▶ _WHAT THE TASK ASKS_: Whenever the word "Figure" appears on a line of the material below, that line is counted; state the total alone.

▶ _PROVIDED DATA_:
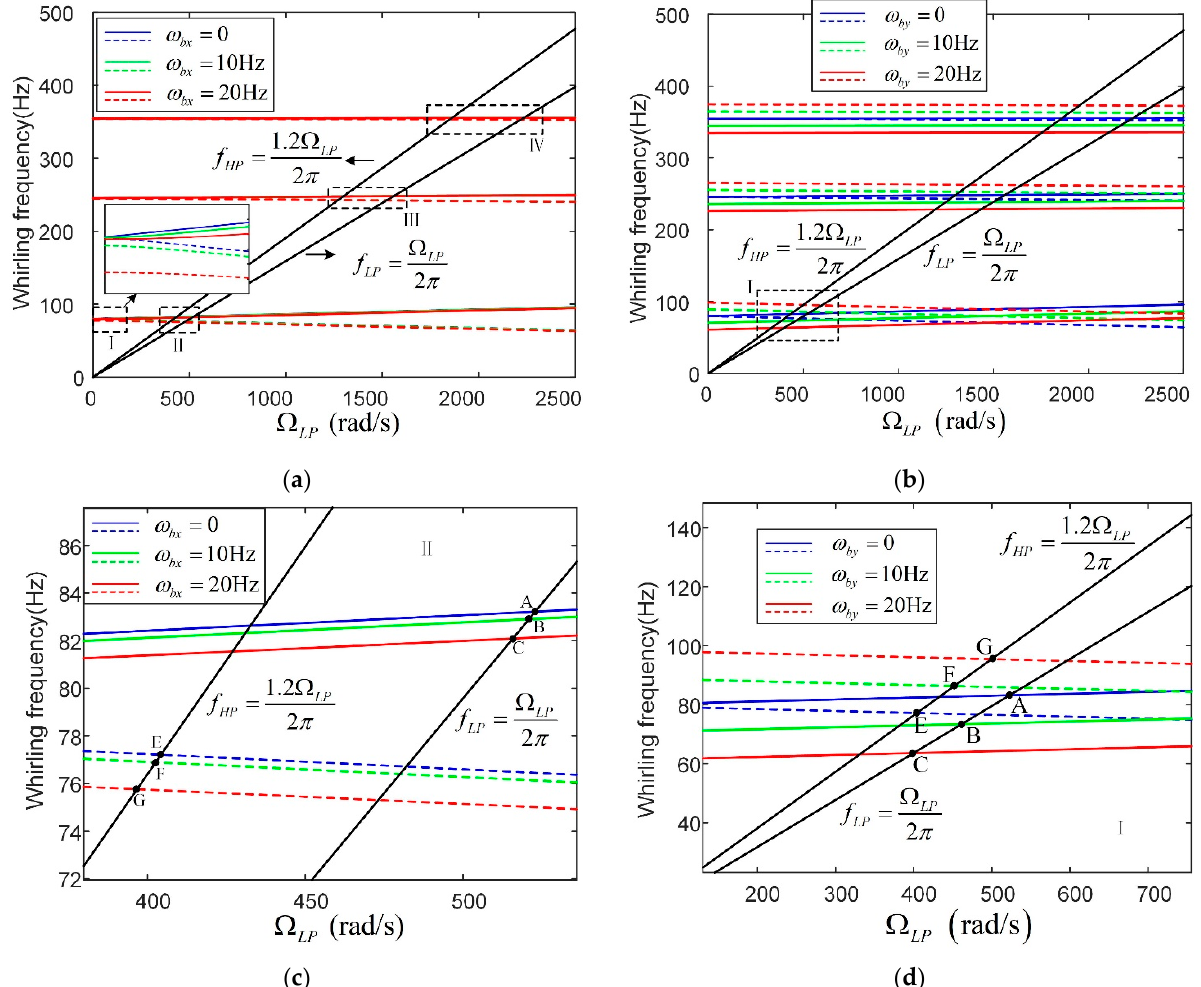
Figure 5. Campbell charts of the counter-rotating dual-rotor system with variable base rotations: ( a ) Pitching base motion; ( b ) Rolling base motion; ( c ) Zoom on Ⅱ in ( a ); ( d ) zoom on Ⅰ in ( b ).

...

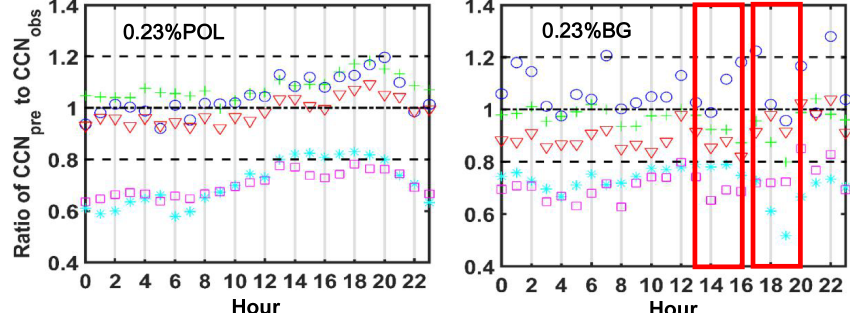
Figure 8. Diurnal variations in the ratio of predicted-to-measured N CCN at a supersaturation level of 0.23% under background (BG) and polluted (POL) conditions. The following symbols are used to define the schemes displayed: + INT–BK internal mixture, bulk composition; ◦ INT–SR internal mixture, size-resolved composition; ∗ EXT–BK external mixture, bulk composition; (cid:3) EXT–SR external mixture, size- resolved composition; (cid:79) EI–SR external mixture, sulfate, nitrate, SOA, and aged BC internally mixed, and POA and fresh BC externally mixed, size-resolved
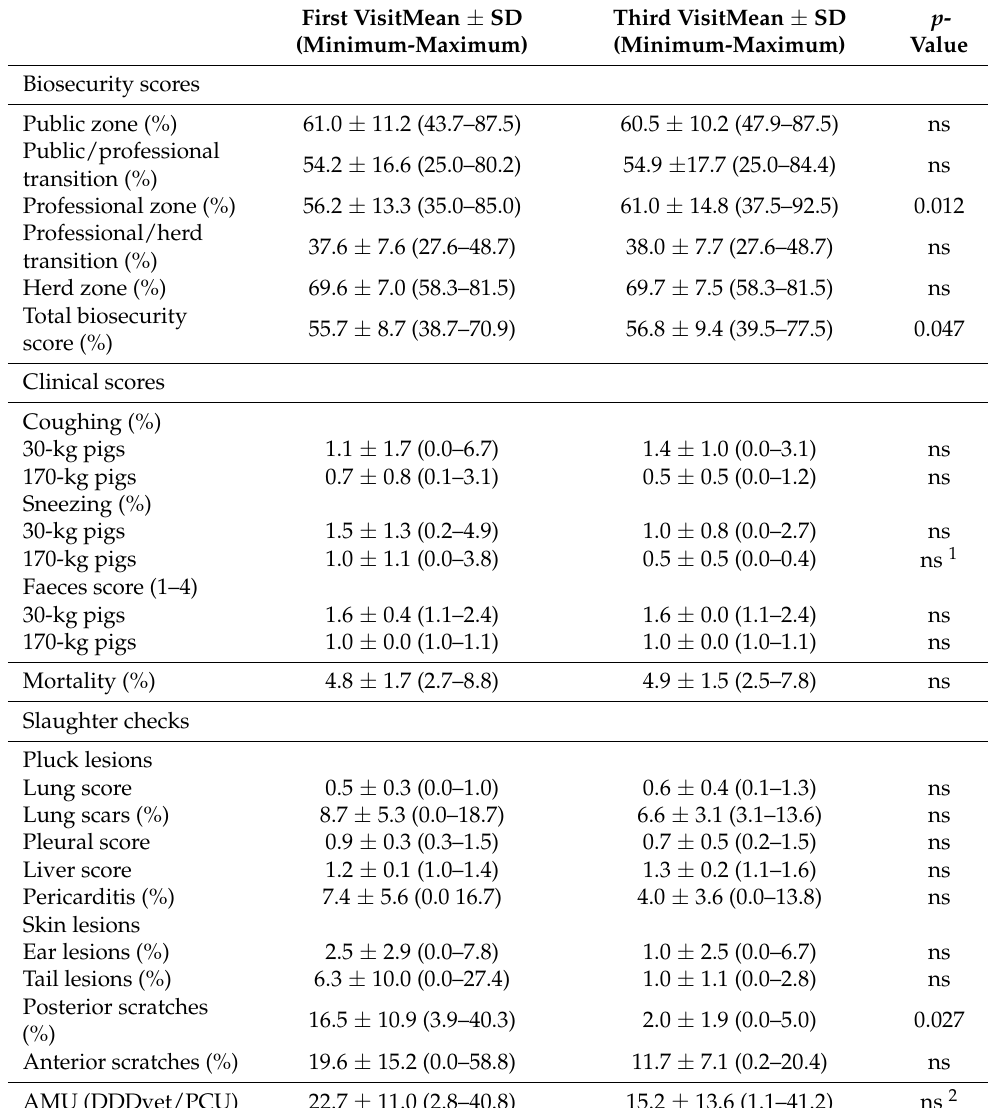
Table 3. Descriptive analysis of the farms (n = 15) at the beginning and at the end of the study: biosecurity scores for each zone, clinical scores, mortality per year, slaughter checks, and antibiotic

▶ _EXPECTED ANSWER_: 2